Looks like I might be headed out there for the week of Sept. 22. Anyone around that area that might want to herf? Hopefully, the "man" doesn't come, but I can avoid him!


----------



## Darrell (Aug 12, 2007)

As in San Jose, CA?

I think we can throw something together at Casa Mean D.


----------



## boonedoggle (Jun 23, 2006)

Darrell said:


> As in San Jose, CA?
> 
> I think we can throw something together at Casa Mean D.

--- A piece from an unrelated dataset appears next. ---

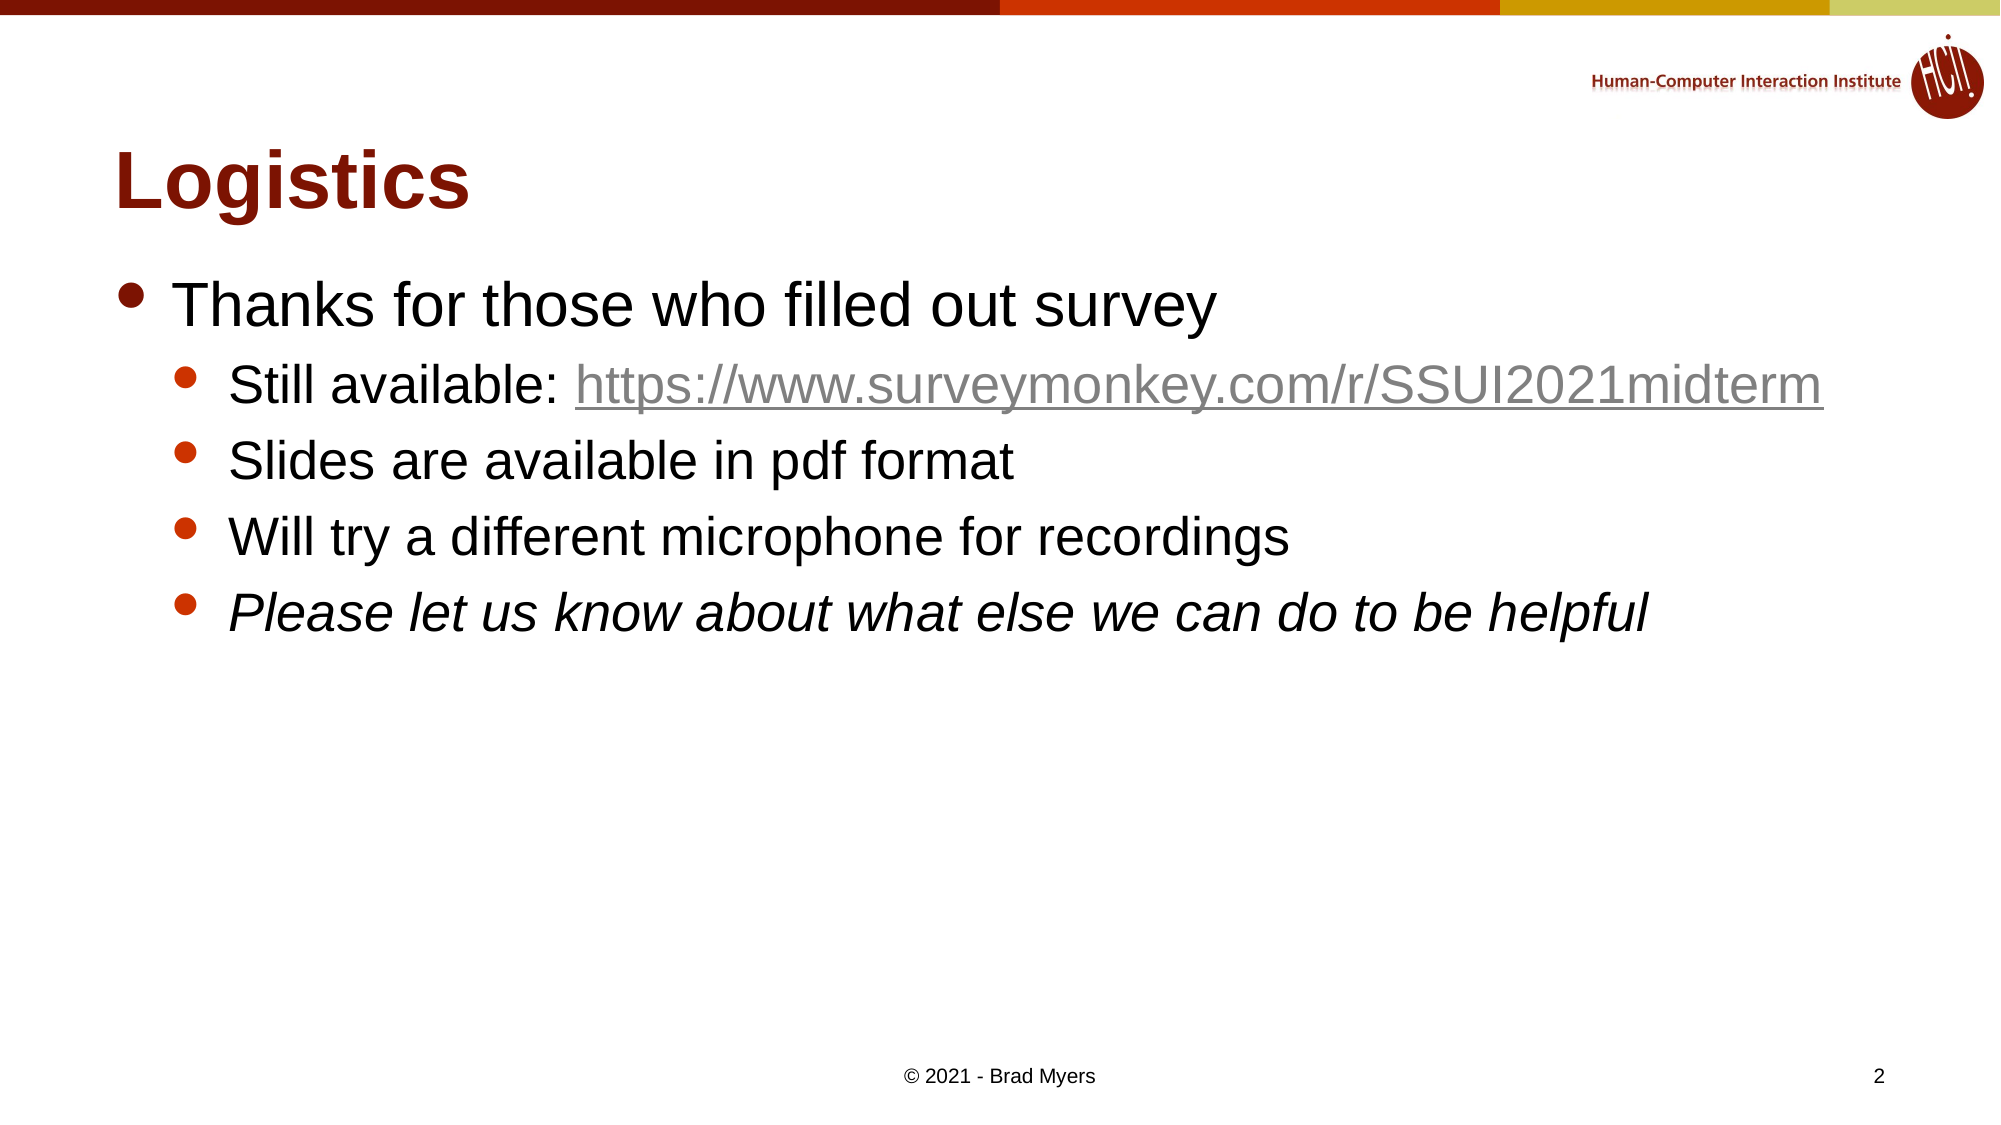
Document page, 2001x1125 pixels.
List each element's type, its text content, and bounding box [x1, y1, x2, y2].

Is that near you? See how much I pay attention?!:w


----------



## hoax (Aug 7, 2007)

Sweet! I'm down.


----------



## Darrell (Aug 12, 2007)

boonedoggle said:


> Is that near you? See how much I pay attention?!:w


I live in San Jose, CA. :r


----------



## weak_link (Jan 13, 2008)

He only plays a mean guy on TV. Don't let 'im fool ya.


----------



## dwhitacre (Jan 2, 2008)

I would drive to San Jose for you Jimmy... I just hope it's not on my birthday!!!:r Private Joke!!!


----------



## boonedoggle (Jun 23, 2006)

dwhitacre said:


> I would drive to San Jose for you Jimmy... I just hope it's not on my birthday!!!:r Private Joke!!!


Oh, being on your birthday wouldn't be bad, would it?! I'm sure they'd be cake! 
Hopefully this does go through and the money gets approved for me to go. I'll update as it comes to me. :ss


----------



## Darrell (Aug 12, 2007)

boonedoggle said:


> Oh, being on your birthday wouldn't be bad, would it?! I'm sure they'd be cake!
> Hopefully this does go through and the money gets approved for me to go. I'll update as it comes to me. :ss


What's the purpose of a visit?


----------



## boonedoggle (Jun 23, 2006)

Darrell said:


> What's the purpose of a visit?


http://www.streamingmedia.com/west/


----------



## boonedoggle (Jun 23, 2006)

this is squashed. Got the old "out of money" song and dance. Sorry bro's in SJ, especially mean Darrell. Looks like no more trips until next year at my new job.


----------



## dwhitacre (Jan 2, 2008)

*Sorry to hear that you are not coming to see us!!!*


----------